__PROBLEM STATEMENT__
When the line with "делились на столичном стадионе" appears below, start repeating lines exactly, and keep going through the line with "VIDEO. Ne-au dat"; add nothing outside that span.

__RECORDS TO USE__
*** Begin section ***
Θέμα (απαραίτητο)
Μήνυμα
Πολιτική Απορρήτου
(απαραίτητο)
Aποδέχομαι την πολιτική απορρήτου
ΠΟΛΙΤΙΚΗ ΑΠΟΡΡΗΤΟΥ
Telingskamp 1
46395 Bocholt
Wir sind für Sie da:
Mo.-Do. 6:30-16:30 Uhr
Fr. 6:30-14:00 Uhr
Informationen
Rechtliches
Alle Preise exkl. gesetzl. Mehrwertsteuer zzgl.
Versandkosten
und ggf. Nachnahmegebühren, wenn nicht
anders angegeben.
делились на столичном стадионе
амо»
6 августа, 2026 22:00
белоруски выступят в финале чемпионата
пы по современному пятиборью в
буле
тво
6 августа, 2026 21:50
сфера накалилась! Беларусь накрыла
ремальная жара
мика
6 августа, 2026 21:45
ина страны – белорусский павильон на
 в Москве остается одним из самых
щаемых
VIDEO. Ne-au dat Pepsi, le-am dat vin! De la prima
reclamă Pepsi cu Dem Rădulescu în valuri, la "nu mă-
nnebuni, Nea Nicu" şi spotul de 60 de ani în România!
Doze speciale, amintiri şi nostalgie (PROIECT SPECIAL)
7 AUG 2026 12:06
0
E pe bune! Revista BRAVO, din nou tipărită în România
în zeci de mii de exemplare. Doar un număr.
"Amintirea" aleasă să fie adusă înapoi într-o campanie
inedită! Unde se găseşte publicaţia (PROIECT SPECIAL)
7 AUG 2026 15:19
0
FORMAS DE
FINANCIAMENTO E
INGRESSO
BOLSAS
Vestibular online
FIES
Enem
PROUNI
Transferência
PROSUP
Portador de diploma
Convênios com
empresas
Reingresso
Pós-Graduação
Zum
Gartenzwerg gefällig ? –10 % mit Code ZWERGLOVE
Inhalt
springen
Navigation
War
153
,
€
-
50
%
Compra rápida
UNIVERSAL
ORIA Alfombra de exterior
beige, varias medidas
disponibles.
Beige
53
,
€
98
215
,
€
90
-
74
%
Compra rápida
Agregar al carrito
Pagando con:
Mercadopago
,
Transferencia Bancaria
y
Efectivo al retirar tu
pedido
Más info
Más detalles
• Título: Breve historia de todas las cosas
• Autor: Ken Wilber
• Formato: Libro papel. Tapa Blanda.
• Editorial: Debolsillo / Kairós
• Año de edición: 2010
*** End section ***
__EXERCISE ANSWER__
делились на столичном стадионе
амо»
6 августа, 2026 22:00
белоруски выступят в финале чемпионата
пы по современному пятиборью в
буле
тво
6 августа, 2026 21:50
сфера накалилась! Беларусь накрыла
ремальная жара
мика
6 августа, 2026 21:45
ина страны – белорусский павильон на
 в Москве остается одним из самых
щаемых
VIDEO. Ne-au dat Pepsi, le-am dat vin! De la prima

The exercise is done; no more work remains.